If your roof is shedding shingles into the gutters, or if the fascia board is rotted, or if water is getting behind your siding because the gutters overflow, you need someone who can address all of it. We’re not a gutter-only company that has to refer you to three other contractors to fix related problems.
That also means we catch things during a gutter inspection that a specialist might miss. We’ve been on enough Long Island roofs to know when a gutter issue is actually a roof drainage problem, or when a leak is coming from flashing around a chimney rather than the gutter itself. You get a complete picture of what’s going on and a single point of contact to fix it all.

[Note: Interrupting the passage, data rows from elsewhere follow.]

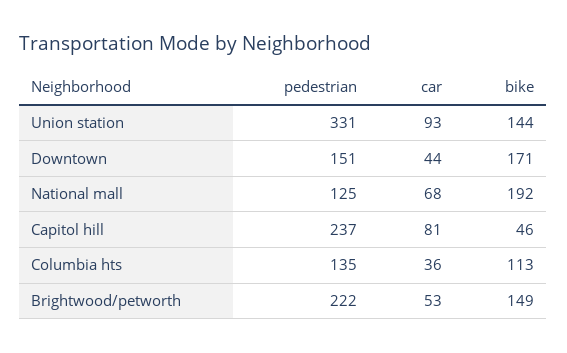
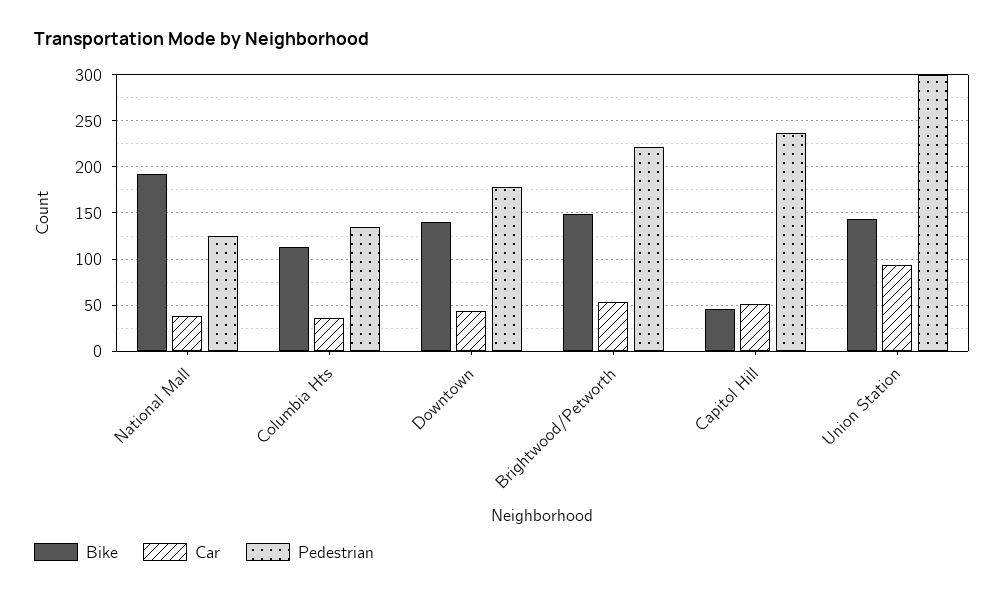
pedestrian, Union station: 331 -> 300
pedestrian, Downtown: 151 -> 180
bike, Downtown: 171 -> 140
car, National mall: 68 -> 40
car, Capitol hill: 81 -> 50

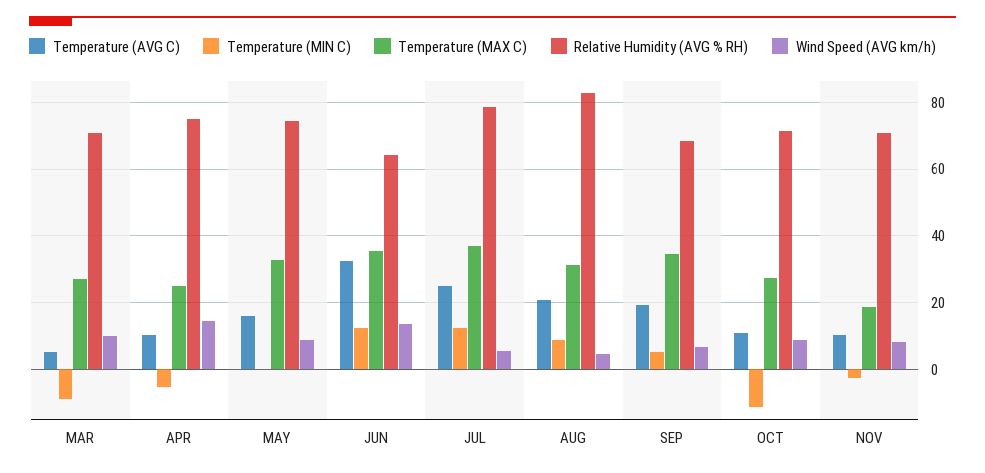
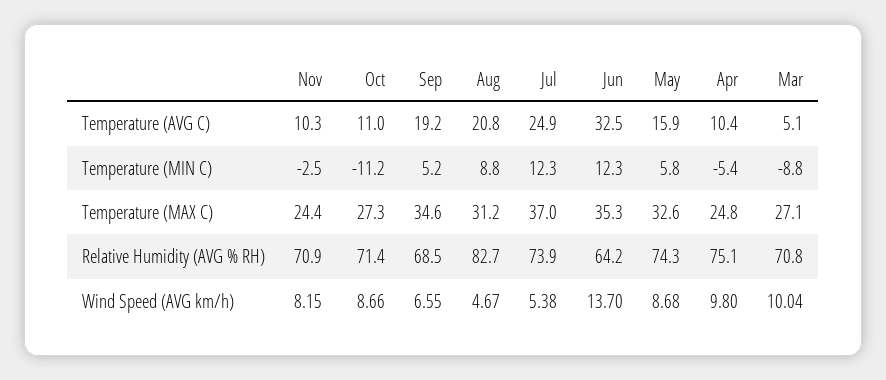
Wind Speed (AVG km/h), APR: 14 -> 9.8
Temperature (MIN C), MAY: 0 -> 5.8
Relative Humidity (AVG % RH), JUL: 78 -> 73.9
Temperature (MAX C), NOV: 18 -> 24.4

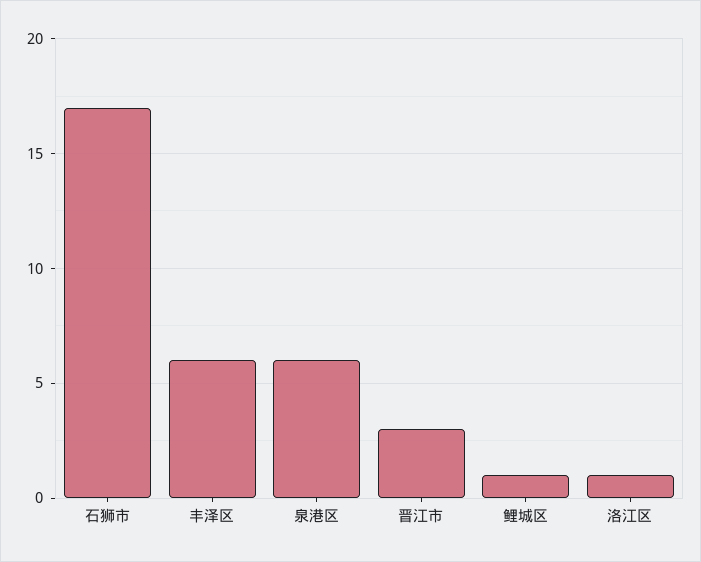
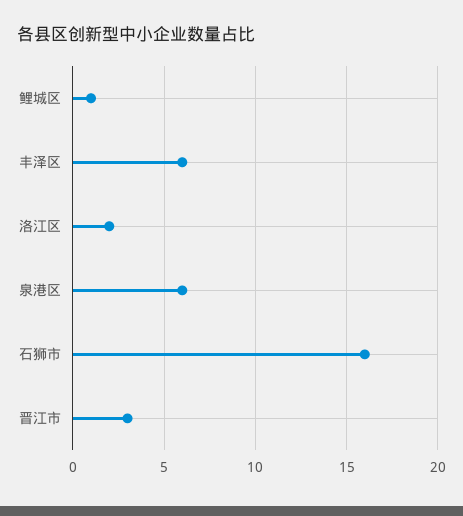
石狮市: 17 -> 16
洛江区: 1 -> 2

First, check if the downspouts are clogged. That’s the most common reason for overflow during a storm. If you can safely access the top of the downspout, pull out any visible debris. Sometimes a tennis ball-sized clump of leaves at the opening is backing up the entire system.
If the downspouts are clear and water is still pouring over the sides, you’ve got either a pitch problem or undersized gutters. Pitch problems mean the gutter isn’t angled toward the downspout, so water pools in the middle sections. Undersized gutters happen when your roof has a large surface area or a steep pitch that sends a lot of water into a standard five-inch gutter that can’t handle the volume.
Don’t ignore it. Every time your gutters overflow, water is hitting the ground right next to your foundation. In Shirley’s clay-heavy soil, that water doesn’t drain away quickly—it sits there and works its way into your basement or crawl space. We’ll figure out why it’s overflowing and fix it so the next storm doesn’t turn into a crisis.